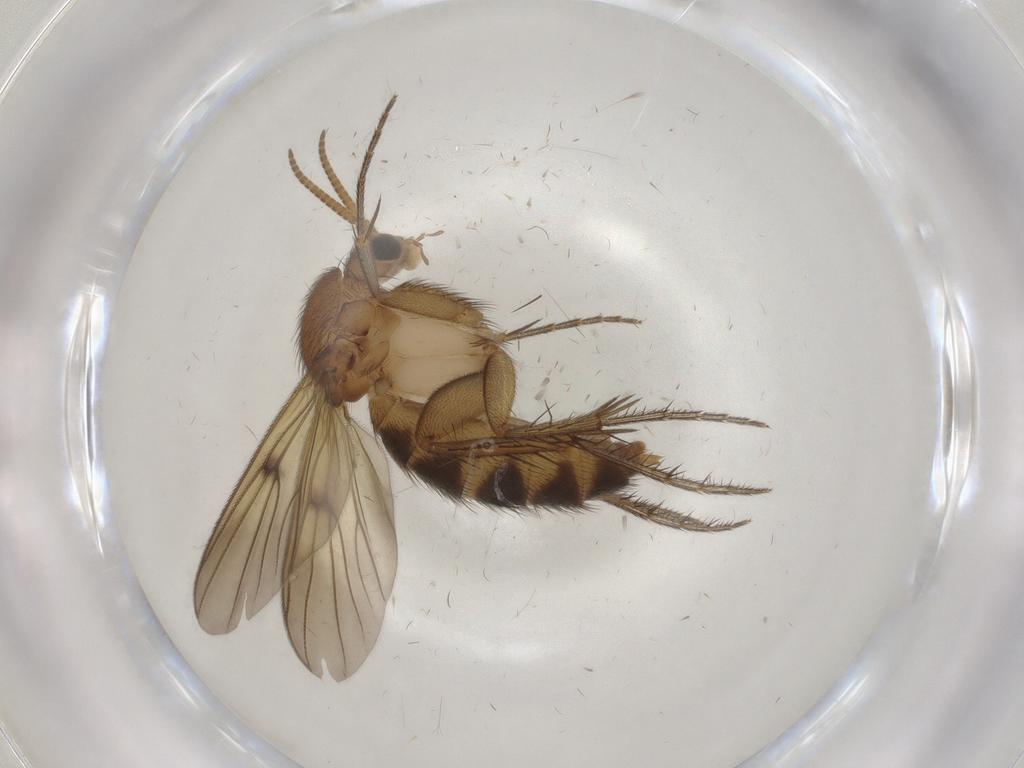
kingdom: Animalia
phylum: Arthropoda
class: Insecta
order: Diptera
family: Mycetophilidae
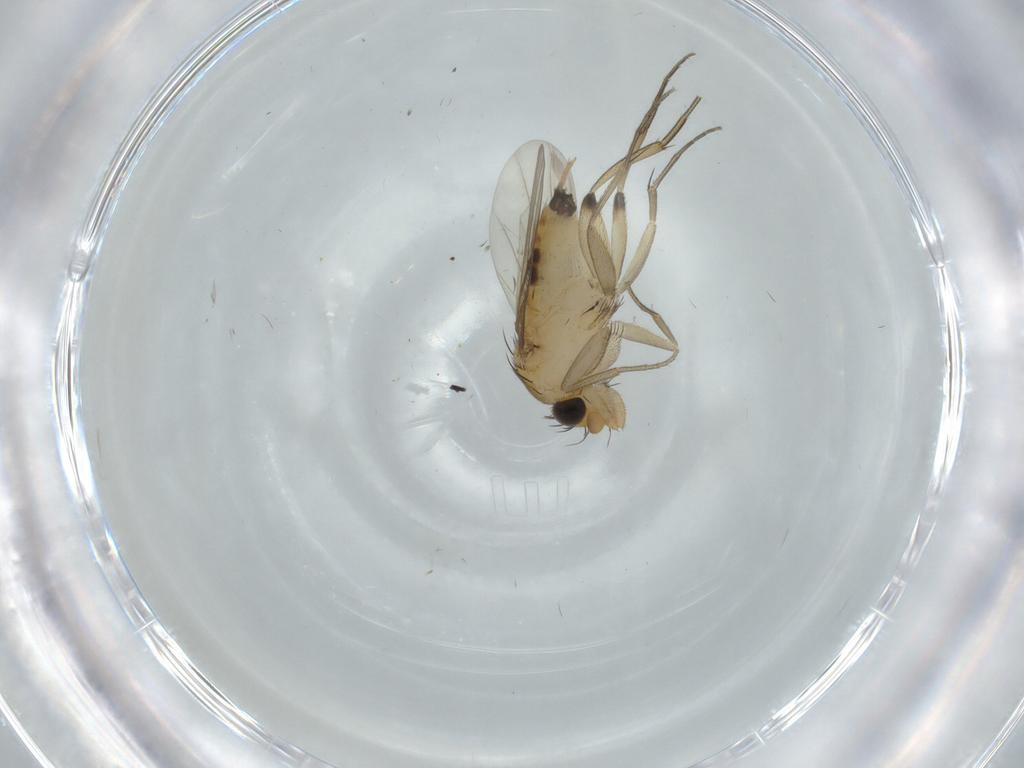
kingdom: Animalia
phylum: Arthropoda
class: Insecta
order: Diptera
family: Phoridae
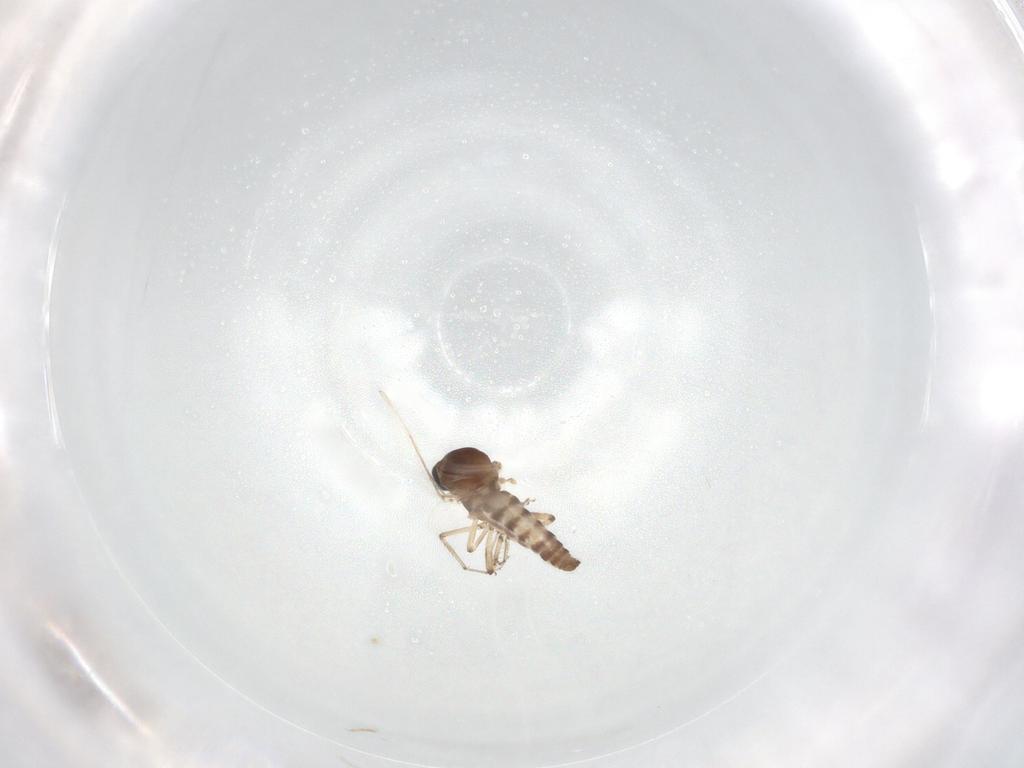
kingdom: Animalia
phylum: Arthropoda
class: Insecta
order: Diptera
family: Ceratopogonidae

-------------------------

Present every line of the data above as a JSON list of strings, one string per line and no blank lines. Omit the picture lines.

[
  "kingdom: Animalia",
  "phylum: Arthropoda",
  "class: Insecta",
  "order: Diptera",
  "family: Mycetophilidae",
  "kingdom: Animalia",
  "phylum: Arthropoda",
  "class: Insecta",
  "order: Diptera",
  "family: Phoridae",
  "kingdom: Animalia",
  "phylum: Arthropoda",
  "class: Insecta",
  "order: Diptera",
  "family: Ceratopogonidae"
]